I am like you...... we was getting ready to go on our little overnight trip....it was my idea to "wait" 3 days - so when we have our romp at this Inn, it would be more Hot & Passionate, and I start getting bi**hy the night before we left, I know that is why, I hate waiting. It helps that he knows _WHY _too. 

It was funny... once me & husband was on a bike trail, we laid our bikes down for a moment to pick berries & a small part of my wheel was on the trail, this lady whizzes by & starts yelling at us -she was nasty & out of sorts -that we are going to cause an accident, what is wrong with us., if looks could kill ......My husband looks at me & non chalantly says ..."*She needs Laid*".... I just laughed... 

Then I got to thinking.....Hmmmm I bet that is what was wrong with me most of our marraige!! Cause really, I was more bi*chy in our past....thinking about this, I am almost positive it is because we were only having sex once a week.... if he would have pushed me more or had I been in tune with what I REALLY needed in my marraige... I bet I would have just been alot calmer & less "wired" somehow. 

He has told me , many days he would be in a good mood driving home from work, had sex on his mind , he'd walk through the door, and I would start going off about something, usually some project we needed to get too, I threw myself (& him) -into activity back then...what we should have been doing is heating up the bedroom. 

I believe I am a higher "Test" woman, I can't go longer than a week without a release, I'd be climbing the walls, I have always been loaded with energy-even today, we had an argument not too long ago, he thinks I never sleep.... I can be dominate if I do not watch myself, boldly assertive when I have a flame under me, aggressive when I want something, so it all makes sense -really, and I can really relate to men & that frustration, that antsyness. 

And the last few years -with the most sex we've ever had, I feel I have been walking on the clouds, I have always been on the Bubbly side, enthusiastic, but it's been kicked up a few notches for sure....I used to be too serious when I was younger and more prudish minded.


----------



## FirstYearDown (Sep 15, 2011)

:lol::lol::lol: Love the sign!

I like to wait before we go away too.
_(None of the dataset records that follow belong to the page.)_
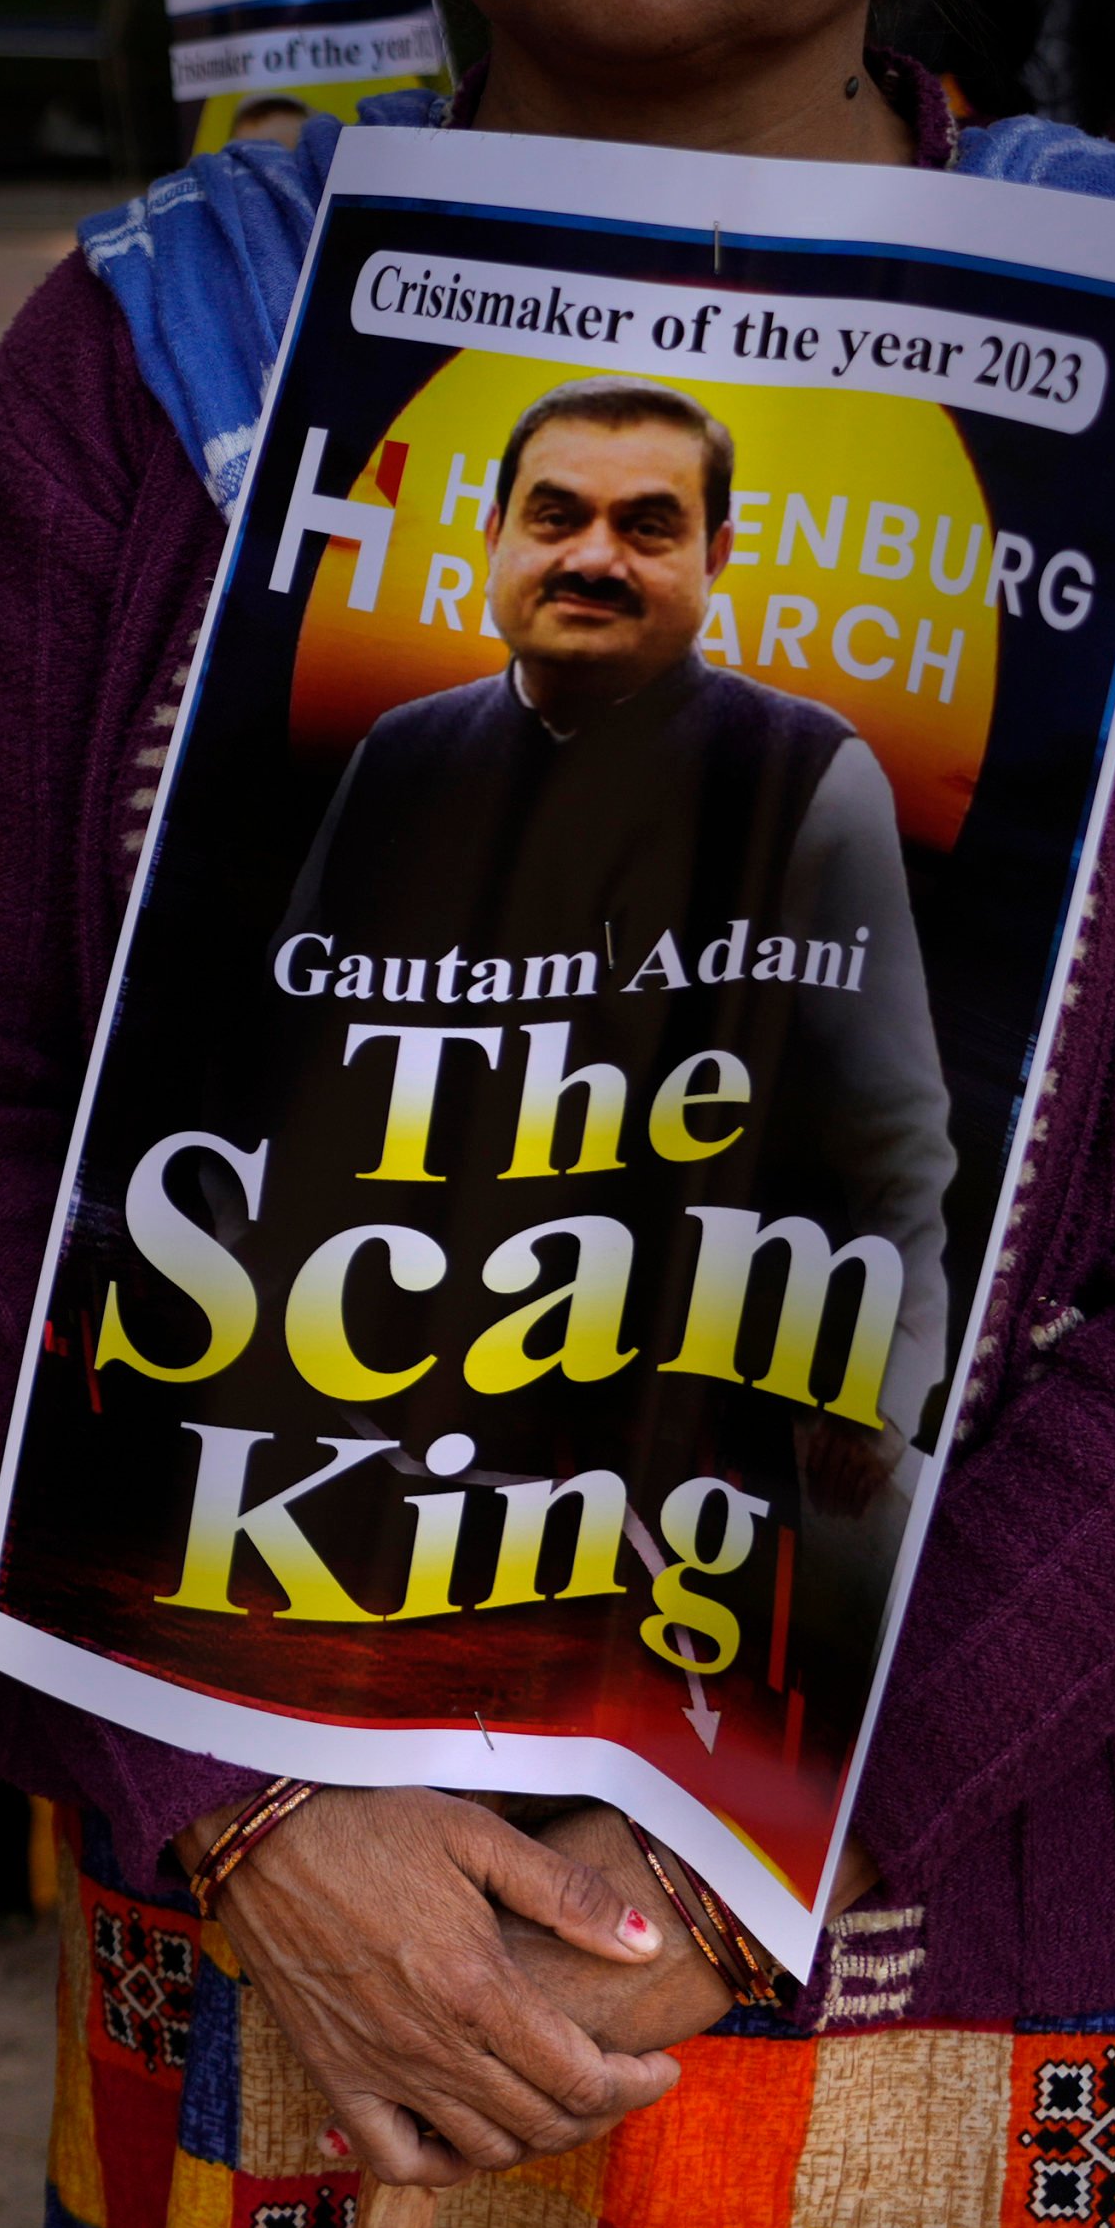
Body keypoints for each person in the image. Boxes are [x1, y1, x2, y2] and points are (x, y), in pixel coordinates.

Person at [0, 0, 1115, 2228]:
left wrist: (749, 1803)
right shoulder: (160, 361)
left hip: (954, 1951)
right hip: (280, 1927)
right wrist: (258, 1792)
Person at [277, 376, 955, 1448]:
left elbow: (895, 1142)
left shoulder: (812, 774)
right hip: (369, 1406)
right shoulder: (398, 753)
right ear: (494, 533)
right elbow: (289, 1068)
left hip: (681, 1439)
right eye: (557, 516)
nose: (595, 558)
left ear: (716, 556)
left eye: (648, 526)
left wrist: (881, 1398)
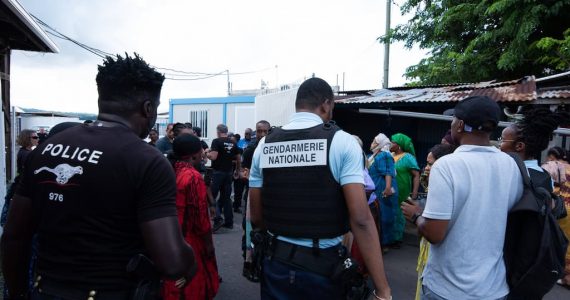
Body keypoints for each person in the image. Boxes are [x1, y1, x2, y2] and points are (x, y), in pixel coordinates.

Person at [1, 53, 196, 299]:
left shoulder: (46, 149)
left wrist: (18, 293)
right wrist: (189, 258)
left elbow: (14, 235)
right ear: (148, 108)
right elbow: (172, 263)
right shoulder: (148, 161)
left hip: (46, 290)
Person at [249, 77, 391, 299]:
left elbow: (256, 217)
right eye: (332, 107)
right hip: (322, 268)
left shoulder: (264, 145)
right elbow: (361, 220)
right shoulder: (342, 142)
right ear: (326, 104)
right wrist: (383, 290)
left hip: (275, 263)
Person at [401, 95, 524, 299]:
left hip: (448, 289)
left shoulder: (447, 165)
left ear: (459, 125)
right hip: (494, 289)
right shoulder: (511, 165)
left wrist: (416, 215)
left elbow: (434, 233)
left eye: (452, 120)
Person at [499, 108, 570, 289]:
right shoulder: (544, 177)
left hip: (506, 254)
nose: (499, 145)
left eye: (502, 140)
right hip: (529, 259)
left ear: (519, 147)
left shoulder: (509, 174)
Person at [163, 134, 220, 300]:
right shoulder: (193, 177)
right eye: (201, 152)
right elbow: (201, 221)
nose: (203, 155)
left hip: (171, 240)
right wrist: (209, 246)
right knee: (193, 288)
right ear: (194, 155)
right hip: (190, 243)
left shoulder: (171, 170)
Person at [407, 143, 455, 300]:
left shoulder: (446, 188)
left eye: (431, 164)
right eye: (427, 164)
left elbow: (434, 229)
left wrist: (416, 216)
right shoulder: (431, 184)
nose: (426, 168)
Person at [241, 120, 270, 282]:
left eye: (265, 131)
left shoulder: (272, 148)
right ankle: (249, 264)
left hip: (269, 196)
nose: (262, 135)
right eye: (259, 131)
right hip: (252, 194)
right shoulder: (251, 149)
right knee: (250, 230)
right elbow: (244, 173)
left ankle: (262, 263)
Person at [206, 124, 241, 231]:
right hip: (228, 172)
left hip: (218, 173)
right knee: (226, 197)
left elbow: (214, 157)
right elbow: (238, 157)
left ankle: (217, 218)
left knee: (211, 196)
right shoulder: (233, 142)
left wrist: (207, 152)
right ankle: (229, 222)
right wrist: (237, 170)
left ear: (218, 131)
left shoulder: (216, 141)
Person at [367, 133, 398, 248]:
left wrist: (388, 188)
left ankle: (385, 243)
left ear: (380, 144)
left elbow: (388, 172)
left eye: (375, 141)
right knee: (379, 215)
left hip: (383, 190)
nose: (372, 143)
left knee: (385, 216)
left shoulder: (384, 155)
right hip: (377, 189)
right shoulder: (374, 155)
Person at [390, 132, 420, 247]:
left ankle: (397, 238)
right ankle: (390, 236)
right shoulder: (389, 155)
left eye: (393, 142)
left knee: (399, 213)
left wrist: (415, 193)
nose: (390, 144)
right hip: (390, 189)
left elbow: (416, 175)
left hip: (402, 190)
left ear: (399, 145)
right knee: (390, 212)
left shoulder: (408, 157)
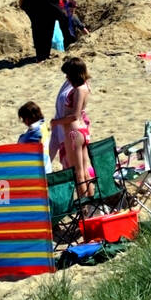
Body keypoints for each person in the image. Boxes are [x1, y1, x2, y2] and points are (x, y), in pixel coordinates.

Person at [50, 57, 93, 197]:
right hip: (82, 131)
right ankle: (93, 204)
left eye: (68, 74)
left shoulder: (79, 90)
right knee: (86, 171)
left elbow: (74, 116)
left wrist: (56, 122)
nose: (67, 77)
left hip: (73, 132)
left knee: (78, 173)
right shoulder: (86, 86)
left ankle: (85, 209)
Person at [17, 101, 53, 173]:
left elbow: (22, 145)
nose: (23, 122)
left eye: (23, 119)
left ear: (29, 118)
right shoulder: (43, 125)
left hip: (37, 171)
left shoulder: (34, 131)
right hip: (46, 167)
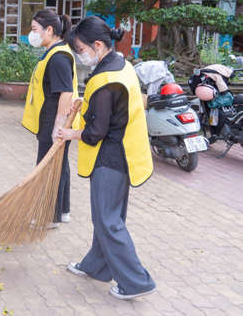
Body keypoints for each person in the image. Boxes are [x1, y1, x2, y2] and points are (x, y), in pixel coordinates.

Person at [57, 16, 156, 300]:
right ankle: (96, 266)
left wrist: (68, 134)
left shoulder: (103, 79)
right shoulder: (123, 65)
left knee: (108, 220)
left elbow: (95, 132)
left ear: (97, 45)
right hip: (126, 154)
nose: (79, 54)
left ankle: (137, 282)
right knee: (107, 217)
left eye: (80, 48)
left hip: (109, 158)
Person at [22, 9, 77, 229]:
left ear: (49, 30)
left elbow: (66, 92)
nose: (32, 34)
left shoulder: (59, 57)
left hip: (54, 120)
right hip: (52, 118)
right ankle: (62, 211)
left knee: (47, 168)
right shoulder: (53, 51)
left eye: (34, 29)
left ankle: (48, 216)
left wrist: (58, 125)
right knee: (59, 165)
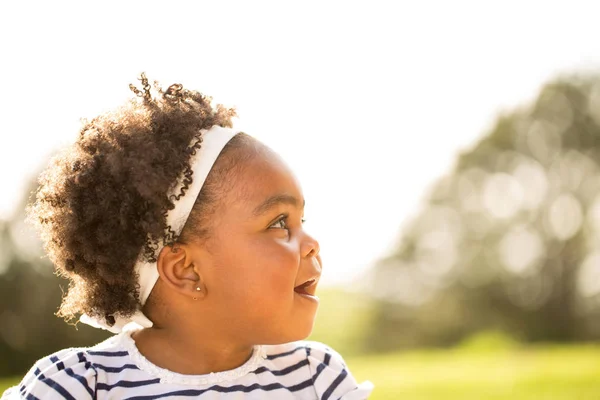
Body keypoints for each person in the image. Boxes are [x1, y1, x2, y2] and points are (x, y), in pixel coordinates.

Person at [1, 74, 373, 399]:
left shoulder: (316, 379)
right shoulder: (79, 386)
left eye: (301, 220)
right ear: (186, 270)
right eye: (279, 223)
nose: (311, 243)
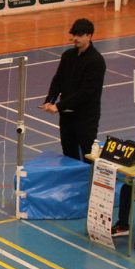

When I do so, hubby makes jokes about having to take me out of the city to get lovin'. :rofl: "You better put out, missy!" :rofl:


----------



## DawnD (Sep 23, 2009)

I don't think its weird at all. I am the high drive person in our marriage, so I actually get super horny right in the middle of a fight. And then we will have sex, and I am usually much more calm and willing to listen.


----------



## FirstYearDown (Sep 15, 2011)

I despise the belief that women can never be just as horny as men. 

I am a walking example of a woman with a sex drive like a teenage boy's. My husband loves it!


----------